Note that the session key will need to match between wherever you’re running this and the actual site. If they do not match for some reason (for example, because you’re running in a different configuration) this token will not be valid.

This takes the following arguments:

  • --scope/-s: Generate the token with the specified scope (defaults to none)
  • --lifetime/-l: How long the token should be valid for, in seconds (default: 3600)

Note that token scopes are not currently used by Publ itself; this is provided largely to make it easier to extend Publ via the Python API, such as implementing a mechanism to automatically post content from external sources.

normalize

This command allows you to bulk-rename entries within one or more categories with a templatized filename. By default it gives things a name of {date} {sid} {title}, so e.g. names like:

20190204 3 Welcome to my new blog.md
20200101 1942 Happy new year!.md
20200704 DELETED Ugh never mind.md

Example usage:

### Give 'blog' entries a name like '20210101 Hello everyone.md'
flask publ normalize -af "{date} {title}" blog

### Apply the default name to published entries in 'articles' and 'recipes'
flask publ normalize articles recipes

### Apply hyper-specific naming to every entry in the site
flask publ normalize -rf "{date}-{time}-{id}-{slug}"

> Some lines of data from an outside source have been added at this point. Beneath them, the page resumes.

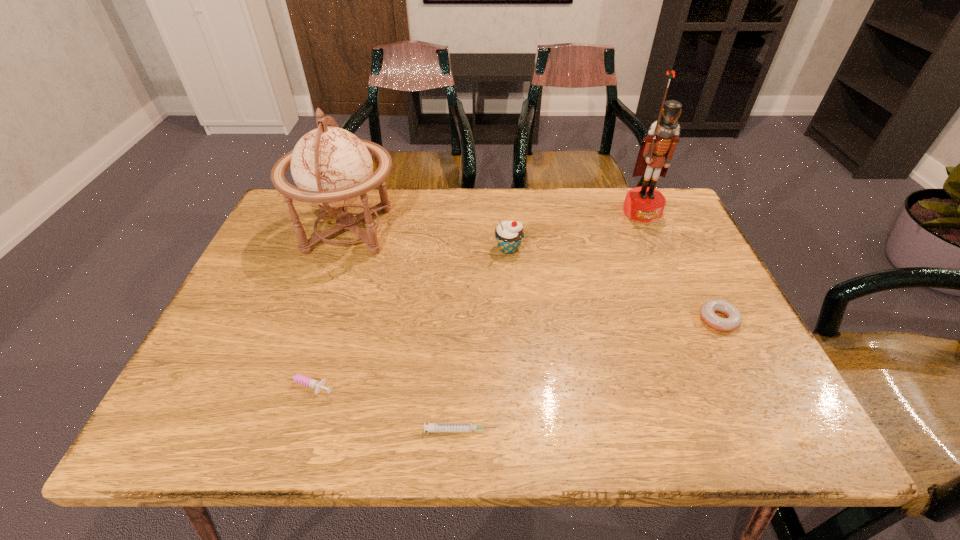
I want to click on nutcracker, so click(645, 204).

At what (x,y) coordinates should I click in order to perform the action: click on the fifth shortest object. Please return your answer as a coordinate pair (x, y). The width and height of the screenshot is (960, 540). Looking at the image, I should click on (332, 167).

Identify the location of the third tallest object. (509, 235).

In order to click on cupcake in this screenshot , I will do `click(509, 235)`.

Identify the location of the fourth tallest object. (734, 318).

I want to click on the third nearest object, so click(734, 318).

This screenshot has height=540, width=960. Identify the location of the farther syringe. (309, 382).

Locate an element on the screen. the fifth farthest object is located at coordinates (309, 382).

The image size is (960, 540). Identify the location of the nearer syringe. (431, 427).

Locate an element on the screen. The height and width of the screenshot is (540, 960). the nearest object is located at coordinates (431, 427).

It accepts the following arguments:

  • -r/--recurse: Include subdirectories
  • -a/--all: Apply to all entries, not just reachable ones (published, scheduled, hidden)
  • -n/--dry-run: Show, but don’t apply, changes
  • -f/--format TEXT: Filename format to use
  • -v/--verbose: Show detailed actions

And the following format tokens can be used in the string provided to -f/--format:

  • {date}: The entry’s publish date, in YYYYMMDD format
  • {time}: The entry’s publish time, in HHMMSS format
  • {id}: The entry’s ID
  • {status}: The entry’s publish status
  • {sid}: If the entry is reachable, the ID, otherwise the status
  • {title}: The entry’s title, normalized to filename-safe characters
  • {slug}: The entry’s slug text
  • {type}: The entry’s type

Note that entries in DRAFT status always get an {id} of DRAFT, even if an ID has been assigned.